+++ Raw data +++

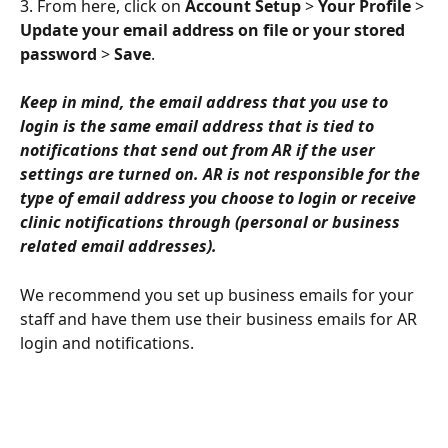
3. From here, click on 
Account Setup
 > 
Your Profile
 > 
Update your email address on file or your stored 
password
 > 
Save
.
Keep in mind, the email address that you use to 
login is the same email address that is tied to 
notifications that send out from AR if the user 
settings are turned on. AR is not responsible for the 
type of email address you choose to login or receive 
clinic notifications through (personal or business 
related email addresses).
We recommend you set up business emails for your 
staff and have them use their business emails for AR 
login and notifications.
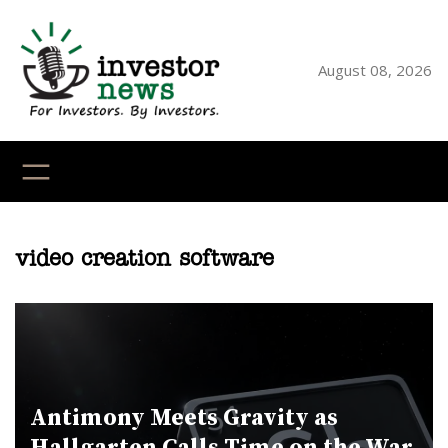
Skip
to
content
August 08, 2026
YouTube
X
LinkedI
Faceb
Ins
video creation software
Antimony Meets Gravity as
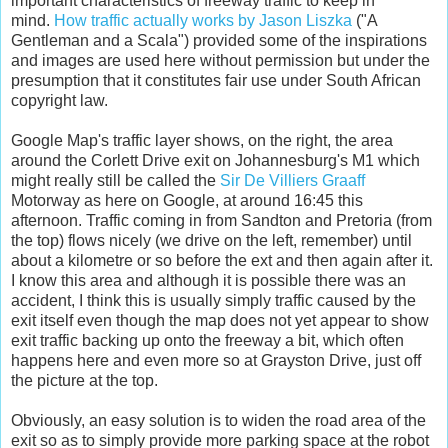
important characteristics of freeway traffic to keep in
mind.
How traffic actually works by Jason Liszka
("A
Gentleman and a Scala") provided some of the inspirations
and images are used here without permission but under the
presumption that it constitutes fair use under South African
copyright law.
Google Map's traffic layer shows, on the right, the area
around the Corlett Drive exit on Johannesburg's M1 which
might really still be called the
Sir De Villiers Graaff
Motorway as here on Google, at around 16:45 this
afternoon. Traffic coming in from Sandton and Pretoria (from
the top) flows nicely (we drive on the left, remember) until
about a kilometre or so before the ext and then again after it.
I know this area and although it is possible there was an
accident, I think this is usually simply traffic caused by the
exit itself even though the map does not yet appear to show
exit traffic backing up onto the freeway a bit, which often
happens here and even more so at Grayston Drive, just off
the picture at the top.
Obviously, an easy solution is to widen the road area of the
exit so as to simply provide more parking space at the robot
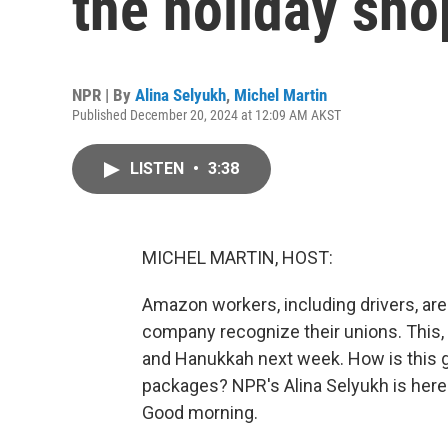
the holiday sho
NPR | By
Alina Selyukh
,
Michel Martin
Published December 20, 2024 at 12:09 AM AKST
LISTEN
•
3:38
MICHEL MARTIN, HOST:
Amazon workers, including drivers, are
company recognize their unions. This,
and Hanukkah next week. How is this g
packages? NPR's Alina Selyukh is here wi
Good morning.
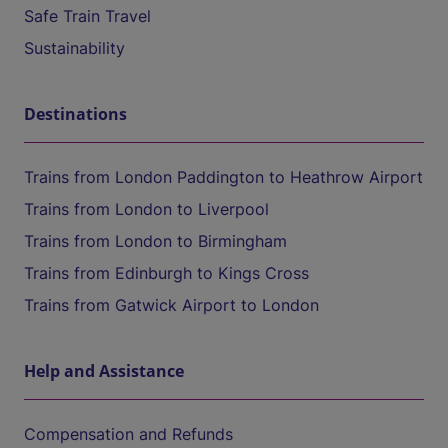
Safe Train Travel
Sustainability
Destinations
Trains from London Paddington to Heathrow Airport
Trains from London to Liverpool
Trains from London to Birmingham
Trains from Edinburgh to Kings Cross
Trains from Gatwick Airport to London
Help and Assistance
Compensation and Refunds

+++
+++ Raw data +++

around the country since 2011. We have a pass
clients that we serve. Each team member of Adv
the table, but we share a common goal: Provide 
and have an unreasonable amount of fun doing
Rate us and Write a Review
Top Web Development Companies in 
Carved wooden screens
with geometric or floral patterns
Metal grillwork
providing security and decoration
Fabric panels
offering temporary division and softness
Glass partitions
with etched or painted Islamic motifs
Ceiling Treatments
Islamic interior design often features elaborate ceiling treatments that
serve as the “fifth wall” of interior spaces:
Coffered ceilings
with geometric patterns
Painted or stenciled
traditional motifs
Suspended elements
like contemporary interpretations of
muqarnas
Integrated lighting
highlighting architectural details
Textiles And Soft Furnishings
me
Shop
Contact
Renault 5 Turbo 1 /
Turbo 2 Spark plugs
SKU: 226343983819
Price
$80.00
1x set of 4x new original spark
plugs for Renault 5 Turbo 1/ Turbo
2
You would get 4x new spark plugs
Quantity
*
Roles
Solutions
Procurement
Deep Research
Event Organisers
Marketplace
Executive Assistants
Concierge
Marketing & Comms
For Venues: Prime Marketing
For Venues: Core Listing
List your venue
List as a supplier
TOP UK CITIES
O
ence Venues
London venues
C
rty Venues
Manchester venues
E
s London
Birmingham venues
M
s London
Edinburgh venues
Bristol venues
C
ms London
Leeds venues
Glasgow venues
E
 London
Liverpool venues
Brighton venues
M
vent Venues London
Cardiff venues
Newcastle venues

+++

◆ Problem statement
Find and copy each line in the material above where the string "Alina" occurs.

◆ Exercise solution
Alina Selyukh
packages? NPR's Alina Selyukh is here wi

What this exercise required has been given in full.